> WORK ORDER
Each entry below needs to be copied exactly, with nothing dropped.

──────────

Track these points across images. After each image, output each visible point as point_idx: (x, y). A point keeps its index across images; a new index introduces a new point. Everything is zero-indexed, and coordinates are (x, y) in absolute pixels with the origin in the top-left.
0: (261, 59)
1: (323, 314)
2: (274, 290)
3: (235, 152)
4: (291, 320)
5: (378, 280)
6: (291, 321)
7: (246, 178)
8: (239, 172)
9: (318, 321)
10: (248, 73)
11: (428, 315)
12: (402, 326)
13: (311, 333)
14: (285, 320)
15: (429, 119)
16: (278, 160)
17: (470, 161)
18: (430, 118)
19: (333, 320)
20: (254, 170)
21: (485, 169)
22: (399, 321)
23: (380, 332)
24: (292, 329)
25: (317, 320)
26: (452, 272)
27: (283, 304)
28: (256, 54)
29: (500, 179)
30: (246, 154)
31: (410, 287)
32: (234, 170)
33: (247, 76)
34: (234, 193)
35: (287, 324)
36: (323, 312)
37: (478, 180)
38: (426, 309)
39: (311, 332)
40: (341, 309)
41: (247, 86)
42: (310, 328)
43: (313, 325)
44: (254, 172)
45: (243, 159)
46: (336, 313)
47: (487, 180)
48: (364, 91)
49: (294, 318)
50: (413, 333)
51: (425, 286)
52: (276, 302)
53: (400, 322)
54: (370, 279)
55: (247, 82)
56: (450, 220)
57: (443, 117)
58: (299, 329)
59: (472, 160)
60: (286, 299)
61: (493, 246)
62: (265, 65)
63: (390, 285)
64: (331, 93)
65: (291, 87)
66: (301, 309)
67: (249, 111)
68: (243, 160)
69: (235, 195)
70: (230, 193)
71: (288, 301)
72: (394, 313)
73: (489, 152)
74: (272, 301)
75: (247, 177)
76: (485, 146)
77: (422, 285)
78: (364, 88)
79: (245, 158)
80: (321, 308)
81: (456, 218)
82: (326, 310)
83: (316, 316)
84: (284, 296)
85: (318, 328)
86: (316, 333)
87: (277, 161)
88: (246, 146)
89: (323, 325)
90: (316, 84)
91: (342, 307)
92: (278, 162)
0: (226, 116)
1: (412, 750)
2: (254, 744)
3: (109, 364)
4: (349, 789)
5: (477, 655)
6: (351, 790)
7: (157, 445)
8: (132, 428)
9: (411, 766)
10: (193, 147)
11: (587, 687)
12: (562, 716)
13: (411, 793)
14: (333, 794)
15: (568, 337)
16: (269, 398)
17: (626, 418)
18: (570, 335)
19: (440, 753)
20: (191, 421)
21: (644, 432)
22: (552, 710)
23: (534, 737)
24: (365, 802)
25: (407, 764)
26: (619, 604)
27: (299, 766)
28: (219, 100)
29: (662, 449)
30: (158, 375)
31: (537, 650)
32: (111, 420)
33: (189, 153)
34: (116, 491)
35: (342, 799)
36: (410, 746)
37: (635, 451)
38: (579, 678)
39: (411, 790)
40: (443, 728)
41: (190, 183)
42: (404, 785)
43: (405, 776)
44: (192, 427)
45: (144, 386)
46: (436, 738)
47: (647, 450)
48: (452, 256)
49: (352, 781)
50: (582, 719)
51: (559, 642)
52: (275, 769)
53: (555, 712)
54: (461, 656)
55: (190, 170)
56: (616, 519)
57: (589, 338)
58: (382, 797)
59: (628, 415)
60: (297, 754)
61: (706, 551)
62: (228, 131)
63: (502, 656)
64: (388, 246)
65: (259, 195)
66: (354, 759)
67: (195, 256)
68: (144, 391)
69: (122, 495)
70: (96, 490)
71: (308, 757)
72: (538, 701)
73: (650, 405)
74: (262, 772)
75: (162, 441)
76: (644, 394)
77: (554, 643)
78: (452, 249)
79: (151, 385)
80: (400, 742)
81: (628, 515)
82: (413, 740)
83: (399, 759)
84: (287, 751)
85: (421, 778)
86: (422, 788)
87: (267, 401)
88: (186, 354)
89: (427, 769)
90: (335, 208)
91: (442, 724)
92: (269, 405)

──────────

> WRITTEN SOLUTION
Track these points across images. After each image, output each visible point as point_idx: (x, y). A point keeps its index across images; a new index introduces a new point. Everything is zero-indexed, and coordinates are (x, y) in absolute pixels with the origin in the top-left.
0: (261, 59)
1: (323, 314)
2: (274, 290)
3: (235, 152)
4: (291, 320)
5: (378, 280)
6: (291, 321)
7: (246, 178)
8: (239, 172)
9: (318, 321)
10: (248, 73)
11: (428, 315)
12: (402, 326)
13: (311, 333)
14: (285, 320)
15: (429, 119)
16: (278, 160)
17: (470, 161)
18: (430, 118)
19: (333, 320)
20: (254, 170)
21: (485, 169)
22: (399, 321)
23: (380, 332)
24: (292, 329)
25: (317, 320)
26: (452, 272)
27: (283, 304)
28: (256, 54)
29: (500, 179)
30: (246, 154)
31: (410, 287)
32: (234, 170)
33: (247, 76)
34: (234, 193)
35: (287, 324)
36: (323, 312)
37: (478, 180)
38: (426, 309)
39: (311, 332)
40: (341, 309)
41: (247, 86)
42: (310, 328)
43: (313, 325)
44: (254, 172)
45: (243, 159)
46: (336, 313)
47: (487, 180)
48: (364, 91)
49: (294, 318)
50: (413, 333)
51: (425, 286)
52: (276, 302)
53: (400, 322)
54: (370, 279)
55: (247, 82)
56: (450, 220)
57: (443, 117)
58: (299, 329)
59: (472, 160)
60: (286, 299)
61: (493, 246)
62: (265, 65)
63: (390, 285)
64: (331, 93)
65: (291, 87)
66: (301, 309)
67: (249, 111)
68: (243, 160)
69: (235, 195)
70: (230, 193)
71: (288, 301)
72: (394, 313)
73: (489, 152)
74: (272, 301)
75: (247, 177)
76: (485, 146)
77: (422, 285)
78: (364, 88)
79: (245, 158)
80: (321, 308)
81: (456, 218)
82: (326, 310)
83: (316, 316)
84: (284, 296)
85: (318, 328)
86: (316, 333)
87: (277, 161)
88: (246, 146)
89: (323, 325)
90: (316, 84)
91: (342, 307)
92: (278, 162)
0: (226, 116)
1: (412, 750)
2: (254, 744)
3: (109, 364)
4: (349, 789)
5: (477, 655)
6: (351, 790)
7: (157, 445)
8: (132, 428)
9: (411, 766)
10: (193, 147)
11: (587, 687)
12: (562, 716)
13: (411, 793)
14: (333, 794)
15: (568, 337)
16: (269, 398)
17: (626, 418)
18: (570, 335)
19: (440, 753)
20: (191, 421)
21: (644, 432)
22: (552, 710)
23: (534, 737)
24: (365, 802)
25: (407, 764)
26: (619, 604)
27: (299, 766)
28: (219, 100)
29: (662, 449)
30: (158, 375)
31: (537, 650)
32: (111, 420)
33: (189, 153)
34: (116, 491)
35: (342, 799)
36: (410, 746)
37: (635, 451)
38: (579, 678)
39: (411, 790)
40: (443, 728)
41: (190, 183)
42: (404, 785)
43: (405, 776)
44: (192, 427)
45: (144, 386)
46: (436, 738)
47: (647, 450)
48: (452, 256)
49: (352, 781)
50: (582, 719)
51: (559, 642)
52: (275, 769)
53: (555, 712)
54: (461, 656)
55: (190, 170)
56: (616, 519)
57: (589, 338)
58: (382, 797)
59: (628, 415)
60: (297, 754)
61: (706, 551)
62: (228, 131)
63: (502, 656)
64: (388, 246)
65: (259, 195)
66: (354, 759)
67: (195, 256)
68: (144, 391)
69: (122, 495)
70: (96, 490)
71: (308, 757)
72: (538, 701)
73: (650, 405)
74: (262, 772)
75: (162, 441)
76: (644, 394)
77: (554, 643)
78: (452, 249)
79: (151, 385)
80: (400, 742)
81: (628, 515)
82: (413, 740)
83: (399, 759)
84: (287, 751)
85: (421, 778)
86: (422, 788)
87: (267, 401)
88: (186, 354)
89: (427, 769)
90: (335, 208)
91: (442, 724)
92: (269, 405)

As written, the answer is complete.